Microsoft released an emergency security update that squashes a zero-day bug in Internet Explorer that is being targeted by attackers.
Early this week, the company released a Fix It tool to provide a temporary solution for users until a patch was ready. The zero-day impacts Internet Explorer (IE) versions 6, 7, 8 and 9.
“Today we released Security Update MS12-063 to address limited attacks against a small number of computers through a vulnerability in Internet Explorer versions 9 and earlier,” blogged Yunsun Wee, director, Microsoft Trustworthy Computing. “The majority of customers have automatic updates enabled and will not need to take any action because protections will be downloaded and installed automatically. For those manually updating, we encourage you to apply this update as quickly as possible.”
In addition to the zero-day, the update also addresses four other privately disclosed security issues in IE. None of those four vulnerabilities are known to have been exploited in the wild, Microsoft said. All four are remote-code-execution vulnerabilities.
In the case of the zero-day, the vulnerability is due to the way Internet Explorer accesses an object that has been deleted or has not been properly allocated. As a result, the vulnerability may corrupt memory in a way that could allow an attacker to execute arbitrary code in the context of the current user, Microsoft warned. Attackers can infect users, the company added, via a specially crafted Website designed to exploit the bug after convincing victims to view the site.
“Microsoft had to respond very quickly to this bug,” said Andrew Storms, director of security operations at nCircle. “In addition to the serious security threats it posed to their customers, Internet Explorer’s market share is at risk. Many security pundits and organizations have been telling users to switch browsers until a patch is available; I’m sure that got the attention of a lot of Microsoft executives.”
The German government’s Federal Office for Information Security, or BSI, advised users this week to temporarily switch browsers until a patch was ready.
There are a number of mitigating factors for the zero-day. By default, IE on Windows Server 2003, 2008 and 2008 R2 runs in a restricted mode that limits the threat posed by the vulnerability. In addition, all supported versions of Microsoft Outlook, Outlook Express and Windows Mail open HTML email messages in the restricted sites zone, which reduces the risk in this case because it disables script and ActiveX controls.
In addition, anyone worried about attacks can deploy Microsoft’s Enhanced Mitigation Experience Toolkit and set Internet and local Internet security zone levels to high to block ActiveX controls and Active Scripting in both zones. In addition, users can also configure IE to prompt them before running Active Scripting or disable it outright.
The IE patch was not the only fix Microsoft pushed out today. The company also took aim at Adobe Flash Player vulnerabilities in the Internet Explorer 10 version included with Windows 8. Microsoft has opted to embed Flash Player in IE 10, meaning the company will be responsible for patching it for Windows 8 users.

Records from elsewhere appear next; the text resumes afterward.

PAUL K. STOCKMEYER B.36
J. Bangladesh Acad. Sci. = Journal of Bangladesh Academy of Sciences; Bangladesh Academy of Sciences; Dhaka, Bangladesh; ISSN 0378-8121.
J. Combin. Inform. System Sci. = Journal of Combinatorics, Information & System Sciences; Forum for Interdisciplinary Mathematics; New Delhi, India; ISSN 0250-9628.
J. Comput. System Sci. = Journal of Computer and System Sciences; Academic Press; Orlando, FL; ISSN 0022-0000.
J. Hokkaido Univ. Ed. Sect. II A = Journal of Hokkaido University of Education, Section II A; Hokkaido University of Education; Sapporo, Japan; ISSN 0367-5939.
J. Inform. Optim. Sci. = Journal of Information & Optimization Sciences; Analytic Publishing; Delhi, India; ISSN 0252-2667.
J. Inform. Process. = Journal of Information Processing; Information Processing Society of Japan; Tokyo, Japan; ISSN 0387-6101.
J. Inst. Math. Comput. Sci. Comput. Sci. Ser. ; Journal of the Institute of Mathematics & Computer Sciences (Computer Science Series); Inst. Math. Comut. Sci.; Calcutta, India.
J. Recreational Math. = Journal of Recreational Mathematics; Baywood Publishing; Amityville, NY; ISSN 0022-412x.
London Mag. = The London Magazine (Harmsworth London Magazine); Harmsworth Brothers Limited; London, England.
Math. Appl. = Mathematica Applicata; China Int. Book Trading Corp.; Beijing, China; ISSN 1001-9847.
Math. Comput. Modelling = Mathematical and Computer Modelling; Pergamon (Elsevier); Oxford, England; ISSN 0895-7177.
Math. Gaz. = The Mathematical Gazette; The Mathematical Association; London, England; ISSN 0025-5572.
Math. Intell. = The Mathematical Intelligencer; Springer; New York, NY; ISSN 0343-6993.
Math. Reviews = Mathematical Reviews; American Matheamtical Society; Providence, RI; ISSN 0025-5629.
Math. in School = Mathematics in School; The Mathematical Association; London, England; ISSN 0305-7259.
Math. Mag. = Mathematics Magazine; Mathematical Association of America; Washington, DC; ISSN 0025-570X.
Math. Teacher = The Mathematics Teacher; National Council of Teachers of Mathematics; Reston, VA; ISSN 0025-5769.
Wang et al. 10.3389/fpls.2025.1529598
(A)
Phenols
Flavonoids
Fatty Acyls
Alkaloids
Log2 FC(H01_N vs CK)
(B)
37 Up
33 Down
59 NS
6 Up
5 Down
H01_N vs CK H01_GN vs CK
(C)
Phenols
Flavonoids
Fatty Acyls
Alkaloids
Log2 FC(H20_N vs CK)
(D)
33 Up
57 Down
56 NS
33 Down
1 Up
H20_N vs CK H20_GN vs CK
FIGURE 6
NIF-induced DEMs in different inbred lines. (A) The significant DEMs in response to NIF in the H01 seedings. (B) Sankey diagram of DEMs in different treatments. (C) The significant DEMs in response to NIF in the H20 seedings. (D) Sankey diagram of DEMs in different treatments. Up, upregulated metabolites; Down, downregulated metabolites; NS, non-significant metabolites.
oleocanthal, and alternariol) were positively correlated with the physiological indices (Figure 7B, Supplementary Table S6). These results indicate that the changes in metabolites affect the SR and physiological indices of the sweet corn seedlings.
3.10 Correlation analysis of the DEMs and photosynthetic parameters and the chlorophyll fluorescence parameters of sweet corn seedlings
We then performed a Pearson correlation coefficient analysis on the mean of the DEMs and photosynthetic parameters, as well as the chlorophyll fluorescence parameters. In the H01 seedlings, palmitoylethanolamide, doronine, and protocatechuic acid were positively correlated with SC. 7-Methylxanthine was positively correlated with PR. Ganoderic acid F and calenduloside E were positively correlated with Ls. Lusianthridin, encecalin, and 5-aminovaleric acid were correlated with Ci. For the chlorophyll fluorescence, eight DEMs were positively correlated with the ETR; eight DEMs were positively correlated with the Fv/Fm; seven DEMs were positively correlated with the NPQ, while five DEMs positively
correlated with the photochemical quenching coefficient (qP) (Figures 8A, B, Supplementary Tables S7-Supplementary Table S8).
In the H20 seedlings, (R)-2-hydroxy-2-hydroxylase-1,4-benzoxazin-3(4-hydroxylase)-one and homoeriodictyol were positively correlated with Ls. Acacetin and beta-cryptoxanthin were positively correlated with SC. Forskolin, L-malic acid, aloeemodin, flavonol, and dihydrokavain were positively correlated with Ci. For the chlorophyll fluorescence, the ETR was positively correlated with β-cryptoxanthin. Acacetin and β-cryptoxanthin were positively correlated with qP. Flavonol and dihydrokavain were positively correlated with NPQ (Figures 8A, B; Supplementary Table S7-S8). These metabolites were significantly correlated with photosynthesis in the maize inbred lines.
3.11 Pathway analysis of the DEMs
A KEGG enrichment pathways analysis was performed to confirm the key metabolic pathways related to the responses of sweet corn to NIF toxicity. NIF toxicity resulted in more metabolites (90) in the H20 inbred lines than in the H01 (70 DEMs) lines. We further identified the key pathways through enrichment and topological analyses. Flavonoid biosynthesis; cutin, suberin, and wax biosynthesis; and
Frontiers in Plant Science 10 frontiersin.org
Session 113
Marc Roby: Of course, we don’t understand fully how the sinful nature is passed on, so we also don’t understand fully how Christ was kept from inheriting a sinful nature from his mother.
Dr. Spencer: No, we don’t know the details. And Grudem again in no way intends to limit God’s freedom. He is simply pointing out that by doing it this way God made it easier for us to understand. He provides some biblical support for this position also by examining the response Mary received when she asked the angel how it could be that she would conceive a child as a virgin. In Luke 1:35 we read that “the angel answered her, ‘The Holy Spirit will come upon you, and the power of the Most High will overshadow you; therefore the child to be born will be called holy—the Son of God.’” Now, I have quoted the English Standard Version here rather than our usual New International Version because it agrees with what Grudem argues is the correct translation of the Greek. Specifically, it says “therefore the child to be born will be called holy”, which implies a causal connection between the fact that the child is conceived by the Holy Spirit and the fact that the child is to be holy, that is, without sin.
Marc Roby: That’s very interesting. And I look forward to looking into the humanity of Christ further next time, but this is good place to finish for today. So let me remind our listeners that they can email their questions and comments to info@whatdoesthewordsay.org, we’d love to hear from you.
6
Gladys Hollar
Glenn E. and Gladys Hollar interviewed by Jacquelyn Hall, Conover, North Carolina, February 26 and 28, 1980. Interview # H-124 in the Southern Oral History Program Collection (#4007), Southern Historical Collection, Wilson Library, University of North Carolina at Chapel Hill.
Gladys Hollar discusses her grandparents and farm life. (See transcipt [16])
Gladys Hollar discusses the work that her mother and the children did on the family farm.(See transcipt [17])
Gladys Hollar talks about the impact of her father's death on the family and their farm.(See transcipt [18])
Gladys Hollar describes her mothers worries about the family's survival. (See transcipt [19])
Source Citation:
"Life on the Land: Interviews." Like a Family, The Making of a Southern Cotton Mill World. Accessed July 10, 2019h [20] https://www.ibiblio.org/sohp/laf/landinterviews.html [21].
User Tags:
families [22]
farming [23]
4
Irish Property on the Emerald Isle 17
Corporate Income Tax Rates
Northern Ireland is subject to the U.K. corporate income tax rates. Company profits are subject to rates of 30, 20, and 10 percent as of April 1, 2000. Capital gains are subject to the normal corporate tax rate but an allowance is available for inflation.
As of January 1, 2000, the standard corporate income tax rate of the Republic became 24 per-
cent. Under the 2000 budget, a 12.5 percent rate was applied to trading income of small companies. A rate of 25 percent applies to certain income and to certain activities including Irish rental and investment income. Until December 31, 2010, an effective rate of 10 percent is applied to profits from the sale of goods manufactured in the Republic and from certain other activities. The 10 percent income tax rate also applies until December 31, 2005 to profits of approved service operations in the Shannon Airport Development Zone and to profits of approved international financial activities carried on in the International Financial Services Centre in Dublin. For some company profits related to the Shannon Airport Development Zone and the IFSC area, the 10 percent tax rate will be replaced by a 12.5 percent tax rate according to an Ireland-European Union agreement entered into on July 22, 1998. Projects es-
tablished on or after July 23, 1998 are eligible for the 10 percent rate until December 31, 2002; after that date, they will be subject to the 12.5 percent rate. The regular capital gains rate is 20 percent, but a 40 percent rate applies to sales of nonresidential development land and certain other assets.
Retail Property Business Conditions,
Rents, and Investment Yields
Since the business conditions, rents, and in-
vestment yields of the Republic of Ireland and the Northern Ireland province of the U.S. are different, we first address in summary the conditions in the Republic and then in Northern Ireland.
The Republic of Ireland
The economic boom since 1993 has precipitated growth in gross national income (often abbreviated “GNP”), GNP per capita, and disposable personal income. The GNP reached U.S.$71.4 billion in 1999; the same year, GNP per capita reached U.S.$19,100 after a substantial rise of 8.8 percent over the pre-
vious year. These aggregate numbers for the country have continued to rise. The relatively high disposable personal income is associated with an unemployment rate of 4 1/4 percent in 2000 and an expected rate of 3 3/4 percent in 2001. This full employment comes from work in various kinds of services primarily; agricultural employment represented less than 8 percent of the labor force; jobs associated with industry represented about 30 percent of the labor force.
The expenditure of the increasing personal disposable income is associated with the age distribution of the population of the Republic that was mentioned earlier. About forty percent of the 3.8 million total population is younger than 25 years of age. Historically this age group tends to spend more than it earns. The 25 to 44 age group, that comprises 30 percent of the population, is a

Users can expect to see Microsoft coordinate the release of Flash Player patches with Adobe Systems, Wee blogged, adding that sometimes updates may be released outside the normal Patch Tuesday schedule.
“We recognize there has been some discussion about our update process as it relates to Adobe Flash Player,” Wee blogged. “Microsoft is committed to taking the appropriate actions to help protect our customers, and we are working closely with Adobe to deliver quality protections that are aligned with Adobe’s update process.”